Technically Incorrect: Is it a fridge? Is it a smartphone? Yes. Samsung's Family Hub fridge is really quite something, with its massive touchscreen and speakers. But is it sensible?

Chris Matyszczyk
2 min read

Technically Incorrect offers a slightly twisted take on the tech that's taken over our lives.


I arrived here at CES in Las Vegas with my taxi driver already panicking that things seemed a little slow.

samfridge.jpg

Yes, someone really did insert a massive screen on that fridge.

Samsung screenshot by Chris Matyszczyk/CNET

Having reassured him that techies love to both be lazy and spend money, I wondered what gadgets would suddenly spring up and create speedy wonder. Or, perhaps, fast laughter.

Samsung seems to have obliged.

Please welcome the company's new Family Hub refrigerator, the details of which might cause shivers.

For here, according to a Google Translate version of a press release published Sunday in Korean, is a shiny, fancy fridge with an enormous screen on one of its doors. Samsung says it will be showing off the device in its exhibition space on the CES show floor, which hasn't opened yet.

It's as if the South Korean electronics maker wasn't content to just build those rather lovely Note phablets and decided to make a fridgelet.

This thing is less the iPad Pro than the iPad Froze.

It has a 21.5-inch HD touchscreen. That screen is, naturally, connected to the Web.

You can also play music on it (of course it has speakers), or even buy a new outfit.

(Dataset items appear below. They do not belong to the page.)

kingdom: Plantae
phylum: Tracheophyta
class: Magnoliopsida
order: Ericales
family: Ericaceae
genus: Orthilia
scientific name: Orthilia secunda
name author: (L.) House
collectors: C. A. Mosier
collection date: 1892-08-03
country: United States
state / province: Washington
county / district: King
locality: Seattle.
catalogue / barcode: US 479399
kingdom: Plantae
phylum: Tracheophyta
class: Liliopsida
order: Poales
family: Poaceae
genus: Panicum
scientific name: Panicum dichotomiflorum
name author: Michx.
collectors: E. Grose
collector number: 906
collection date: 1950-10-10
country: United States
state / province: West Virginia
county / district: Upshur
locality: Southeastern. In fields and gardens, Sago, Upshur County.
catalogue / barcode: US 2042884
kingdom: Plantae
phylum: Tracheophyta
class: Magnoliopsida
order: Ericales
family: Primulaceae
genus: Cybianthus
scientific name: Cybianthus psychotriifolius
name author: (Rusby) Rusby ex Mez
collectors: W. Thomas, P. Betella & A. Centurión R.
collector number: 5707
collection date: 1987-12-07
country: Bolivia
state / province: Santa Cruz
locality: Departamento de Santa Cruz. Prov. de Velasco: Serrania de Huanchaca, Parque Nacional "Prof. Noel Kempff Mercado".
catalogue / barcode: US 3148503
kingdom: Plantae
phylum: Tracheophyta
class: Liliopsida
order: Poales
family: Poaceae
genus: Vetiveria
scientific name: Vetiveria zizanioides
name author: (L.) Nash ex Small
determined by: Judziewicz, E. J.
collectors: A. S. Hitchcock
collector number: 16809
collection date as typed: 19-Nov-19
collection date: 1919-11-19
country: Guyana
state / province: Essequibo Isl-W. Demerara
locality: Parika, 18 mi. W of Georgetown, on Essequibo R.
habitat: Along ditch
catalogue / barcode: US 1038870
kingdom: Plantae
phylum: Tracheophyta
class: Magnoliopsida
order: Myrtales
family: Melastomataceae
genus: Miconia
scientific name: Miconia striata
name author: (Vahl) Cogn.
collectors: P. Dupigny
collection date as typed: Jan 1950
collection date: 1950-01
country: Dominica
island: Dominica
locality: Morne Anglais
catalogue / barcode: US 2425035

I know that fridges have lurched toward the dreamland of every electronic thing being part of the Internet of Things.


I never thought, though, that I'd see a fridge that has cameras -- also connected to the Web -- that allow you to see what's inside the fridge without you opening the doors.

Finally, you can watch your cheese go moldy in real time. And think of the hours of fun staring at your milk, hoping to see it curdle. You could make a revolutionary time-lapse video and post it to YouTube.

This isn't, of course, the only gadget whose makers appear to be living in a remarkable bubble of (dis)connected electronic joy. Samsung also wants its new SmartThings TVs to be central to all your gadgets -- in Samsung's words, "the controller for the entire smart home."

Because you've always wanted your flat-screen to turn off your lights and draw your drapes.

The fridge, though, is communing with your appliances at a completely different, clearly more exalted, level. These engineers have focused on something that they're sure will capture human imaginations.

They know that ingenuity has no bounds and neither does laziness.

It's unclear how much this new Samsung Fridge-o-Note, which my CNET colleague Ry Crist also heard about, will cost or when it will be available. Samsung didn't immediately respond to a request for comment and it hasn't issued a press release about the device in English.

I want to believe that this will be the craziest thing I'll see at CES. I know, though, that the madness has only just started.